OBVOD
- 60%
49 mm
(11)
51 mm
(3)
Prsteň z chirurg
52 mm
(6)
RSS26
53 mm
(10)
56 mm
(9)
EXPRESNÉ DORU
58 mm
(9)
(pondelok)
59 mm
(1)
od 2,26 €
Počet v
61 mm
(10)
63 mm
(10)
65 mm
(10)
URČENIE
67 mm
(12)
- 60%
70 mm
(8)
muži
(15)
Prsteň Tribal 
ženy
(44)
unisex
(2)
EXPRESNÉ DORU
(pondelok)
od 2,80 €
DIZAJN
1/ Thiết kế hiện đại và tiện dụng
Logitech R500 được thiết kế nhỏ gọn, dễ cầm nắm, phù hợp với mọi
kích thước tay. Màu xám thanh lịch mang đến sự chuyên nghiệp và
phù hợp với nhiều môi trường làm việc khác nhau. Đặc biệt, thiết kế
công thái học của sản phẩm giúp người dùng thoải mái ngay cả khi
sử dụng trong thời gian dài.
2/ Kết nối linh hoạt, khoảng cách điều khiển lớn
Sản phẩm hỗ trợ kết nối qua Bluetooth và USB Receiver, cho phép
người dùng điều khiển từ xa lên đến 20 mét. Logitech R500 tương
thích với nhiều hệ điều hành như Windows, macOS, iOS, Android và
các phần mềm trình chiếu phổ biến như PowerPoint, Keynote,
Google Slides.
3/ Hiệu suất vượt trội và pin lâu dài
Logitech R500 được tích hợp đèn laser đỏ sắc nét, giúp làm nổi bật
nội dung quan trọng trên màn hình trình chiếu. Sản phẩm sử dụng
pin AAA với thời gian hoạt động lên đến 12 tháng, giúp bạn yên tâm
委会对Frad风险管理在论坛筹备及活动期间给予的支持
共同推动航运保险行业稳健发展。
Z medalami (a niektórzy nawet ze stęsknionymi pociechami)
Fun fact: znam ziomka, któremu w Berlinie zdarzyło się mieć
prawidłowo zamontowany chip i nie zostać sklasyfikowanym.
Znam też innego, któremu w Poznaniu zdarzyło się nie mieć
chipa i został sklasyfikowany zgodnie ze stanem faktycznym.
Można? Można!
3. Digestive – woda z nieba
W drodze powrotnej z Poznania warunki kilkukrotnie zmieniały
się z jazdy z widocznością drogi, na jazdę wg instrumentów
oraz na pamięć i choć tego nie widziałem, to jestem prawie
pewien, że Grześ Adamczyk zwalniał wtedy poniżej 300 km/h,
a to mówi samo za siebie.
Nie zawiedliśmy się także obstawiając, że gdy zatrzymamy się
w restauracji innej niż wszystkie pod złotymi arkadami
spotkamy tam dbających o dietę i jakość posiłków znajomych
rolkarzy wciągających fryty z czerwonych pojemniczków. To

#####

◆ Directions
Reproduce every one of the lines above verbatim, with nothing changed, added, or left out.

◆ Answer box
OBVOD
- 60%
49 mm
(11)
51 mm
(3)
Prsteň z chirurg
52 mm
(6)
RSS26
53 mm
(10)
56 mm
(9)
EXPRESNÉ DORU
58 mm
(9)
(pondelok)
59 mm
(1)
od 2,26 €
Počet v
61 mm
(10)
63 mm
(10)
65 mm
(10)
URČENIE
67 mm
(12)
- 60%
70 mm
(8)
muži
(15)
Prsteň Tribal 
ženy
(44)
unisex
(2)
EXPRESNÉ DORU
(pondelok)
od 2,80 €
DIZAJN
1/ Thiết kế hiện đại và tiện dụng
Logitech R500 được thiết kế nhỏ gọn, dễ cầm nắm, phù hợp với mọi
kích thước tay. Màu xám thanh lịch mang đến sự chuyên nghiệp và
phù hợp với nhiều môi trường làm việc khác nhau. Đặc biệt, thiết kế
công thái học của sản phẩm giúp người dùng thoải mái ngay cả khi
sử dụng trong thời gian dài.
2/ Kết nối linh hoạt, khoảng cách điều khiển lớn
Sản phẩm hỗ trợ kết nối qua Bluetooth và USB Receiver, cho phép
người dùng điều khiển từ xa lên đến 20 mét. Logitech R500 tương
thích với nhiều hệ điều hành như Windows, macOS, iOS, Android và
các phần mềm trình chiếu phổ biến như PowerPoint, Keynote,
Google Slides.
3/ Hiệu suất vượt trội và pin lâu dài
Logitech R500 được tích hợp đèn laser đỏ sắc nét, giúp làm nổi bật
nội dung quan trọng trên màn hình trình chiếu. Sản phẩm sử dụng
pin AAA với thời gian hoạt động lên đến 12 tháng, giúp bạn yên tâm
委会对Frad风险管理在论坛筹备及活动期间给予的支持
共同推动航运保险行业稳健发展。
Z medalami (a niektórzy nawet ze stęsknionymi pociechami)
Fun fact: znam ziomka, któremu w Berlinie zdarzyło się mieć
prawidłowo zamontowany chip i nie zostać sklasyfikowanym.
Znam też innego, któremu w Poznaniu zdarzyło się nie mieć
chipa i został sklasyfikowany zgodnie ze stanem faktycznym.
Można? Można!
3. Digestive – woda z nieba
W drodze powrotnej z Poznania warunki kilkukrotnie zmieniały
się z jazdy z widocznością drogi, na jazdę wg instrumentów
oraz na pamięć i choć tego nie widziałem, to jestem prawie
pewien, że Grześ Adamczyk zwalniał wtedy poniżej 300 km/h,
a to mówi samo za siebie.
Nie zawiedliśmy się także obstawiając, że gdy zatrzymamy się
w restauracji innej niż wszystkie pod złotymi arkadami
spotkamy tam dbających o dietę i jakość posiłków znajomych
rolkarzy wciągających fryty z czerwonych pojemniczków. To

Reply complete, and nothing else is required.